* OBJECTIF *
Citez intégralement le texte sur la pièce de Goldoni « Une des dernières soirées de carnaval ».

* TEXTE SOURCE *
Carlo Goldoni, Une des dernières soirées de carnaval

© Brigitte Enguerand

Dans la préface au texte édité, Goldoni explicite la transposition de sa propre situation : « j’imaginai de prendre congé du public vénitien au moyen d’une comédie, et comme il ne me paraissait pas juste de parler effrontément de moi-même et de mes affaires, j’ai fait des comédiens une société de tisserands ou de fabricants d’étoffes, et je me suis caché sous le titre de dessinateur ». Zamaria, un tisserand veuf, a organisé une fête chez lui pour la fin du carnaval. Il énumère les invités, tous du même milieu, à sa fille, Domenica, seulement préoccupée de la venue d’Anzoletto, le dessinateur, dont elle est amoureuse. Les convives arrivent seuls ou en couple, assez conformes aux commentaires échangés à leur sujet par le père et la fille. Mais une nouvelle vient créer la perturbation : Anzoletto serait sollicité par des tisserands italiens pour les rejoindre à Moscou. Dans l’attente du repas, un jeu est organisé qui permet à Domenica et Anzoletto de s’entretenir discrètement d’un projet de départ commun, sous réserve de l’accord du père à leur union. Au troisième acte, le dîner, suivi d’un bal, va aboutir à trois mariages. Le jeune Anzoletto quitte « sa patrie adorée, le cœur brisé » ; il est jeune, il va partir avec celle qu’il aime et ses futurs beaux-parents, il n’en est pas à son premier voyage et est toujours revenu. Mais il porte les paroles d’un Goldoni déjà âgé de cinquante-cinq ans, très incertain, à juste titre, de son avenir en France et de son possible retour à Venise, les paroles de l’exil.

* DONNÉES *
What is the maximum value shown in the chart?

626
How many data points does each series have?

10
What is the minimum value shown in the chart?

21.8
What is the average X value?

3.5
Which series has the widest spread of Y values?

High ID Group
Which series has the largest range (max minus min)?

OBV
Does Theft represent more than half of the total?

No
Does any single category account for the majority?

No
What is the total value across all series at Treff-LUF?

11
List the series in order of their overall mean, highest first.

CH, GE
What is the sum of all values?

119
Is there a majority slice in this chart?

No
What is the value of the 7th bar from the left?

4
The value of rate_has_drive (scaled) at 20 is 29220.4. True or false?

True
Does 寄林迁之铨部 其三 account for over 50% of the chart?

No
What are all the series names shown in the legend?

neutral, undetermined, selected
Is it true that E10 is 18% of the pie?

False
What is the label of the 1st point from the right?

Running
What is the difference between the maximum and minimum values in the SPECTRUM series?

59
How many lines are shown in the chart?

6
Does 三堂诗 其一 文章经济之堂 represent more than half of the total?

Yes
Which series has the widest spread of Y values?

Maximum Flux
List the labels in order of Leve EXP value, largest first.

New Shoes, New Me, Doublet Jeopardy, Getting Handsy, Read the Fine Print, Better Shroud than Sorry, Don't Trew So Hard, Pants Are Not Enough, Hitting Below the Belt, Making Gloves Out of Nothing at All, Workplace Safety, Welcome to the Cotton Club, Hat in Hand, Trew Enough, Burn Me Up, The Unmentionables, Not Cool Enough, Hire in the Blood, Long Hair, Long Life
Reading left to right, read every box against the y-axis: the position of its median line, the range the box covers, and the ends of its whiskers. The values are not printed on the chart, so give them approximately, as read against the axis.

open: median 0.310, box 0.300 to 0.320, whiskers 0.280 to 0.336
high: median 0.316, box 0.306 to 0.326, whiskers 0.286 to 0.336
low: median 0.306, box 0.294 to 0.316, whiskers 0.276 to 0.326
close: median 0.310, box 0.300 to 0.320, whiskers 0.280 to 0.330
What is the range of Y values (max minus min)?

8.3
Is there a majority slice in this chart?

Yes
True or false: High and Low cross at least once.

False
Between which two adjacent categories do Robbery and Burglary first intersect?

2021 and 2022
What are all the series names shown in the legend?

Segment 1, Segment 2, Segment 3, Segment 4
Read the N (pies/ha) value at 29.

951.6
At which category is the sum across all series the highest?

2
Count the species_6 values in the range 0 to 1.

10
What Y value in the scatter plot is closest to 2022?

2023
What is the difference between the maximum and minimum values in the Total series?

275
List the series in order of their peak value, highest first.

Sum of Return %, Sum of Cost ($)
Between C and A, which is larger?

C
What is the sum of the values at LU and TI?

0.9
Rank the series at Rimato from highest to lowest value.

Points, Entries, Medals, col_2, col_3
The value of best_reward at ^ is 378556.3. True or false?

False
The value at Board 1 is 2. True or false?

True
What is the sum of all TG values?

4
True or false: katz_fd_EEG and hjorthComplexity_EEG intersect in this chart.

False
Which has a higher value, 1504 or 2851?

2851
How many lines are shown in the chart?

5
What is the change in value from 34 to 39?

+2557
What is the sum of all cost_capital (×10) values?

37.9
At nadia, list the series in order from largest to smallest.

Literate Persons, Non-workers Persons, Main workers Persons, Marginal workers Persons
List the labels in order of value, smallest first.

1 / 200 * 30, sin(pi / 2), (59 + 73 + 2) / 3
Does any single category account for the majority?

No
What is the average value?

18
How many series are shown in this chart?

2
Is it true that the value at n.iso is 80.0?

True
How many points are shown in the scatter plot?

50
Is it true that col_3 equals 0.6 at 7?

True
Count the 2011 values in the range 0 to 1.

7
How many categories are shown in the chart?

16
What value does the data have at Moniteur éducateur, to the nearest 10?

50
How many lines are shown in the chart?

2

* RÉPONSE *
Carlo Goldoni, Une des dernières soirées de carnaval

© Brigitte Enguerand

Dans la préface au texte édité, Goldoni explicite la transposition de sa propre situation : « j’imaginai de prendre congé du public vénitien au moyen d’une comédie, et comme il ne me paraissait pas juste de parler effrontément de moi-même et de mes affaires, j’ai fait des comédiens une société de tisserands ou de fabricants d’étoffes, et je me suis caché sous le titre de dessinateur ». Zamaria, un tisserand veuf, a organisé une fête chez lui pour la fin du carnaval. Il énumère les invités, tous du même milieu, à sa fille, Domenica, seulement préoccupée de la venue d’Anzoletto, le dessinateur, dont elle est amoureuse. Les convives arrivent seuls ou en couple, assez conformes aux commentaires échangés à leur sujet par le père et la fille. Mais une nouvelle vient créer la perturbation : Anzoletto serait sollicité par des tisserands italiens pour les rejoindre à Moscou. Dans l’attente du repas, un jeu est organisé qui permet à Domenica et Anzoletto de s’entretenir discrètement d’un projet de départ commun, sous réserve de l’accord du père à leur union. Au troisième acte, le dîner, suivi d’un bal, va aboutir à trois mariages. Le jeune Anzoletto quitte « sa patrie adorée, le cœur brisé » ; il est jeune, il va partir avec celle qu’il aime et ses futurs beaux-parents, il n’en est pas à son premier voyage et est toujours revenu. Mais il porte les paroles d’un Goldoni déjà âgé de cinquante-cinq ans, très incertain, à juste titre, de son avenir en France et de son possible retour à Venise, les paroles de l’exil.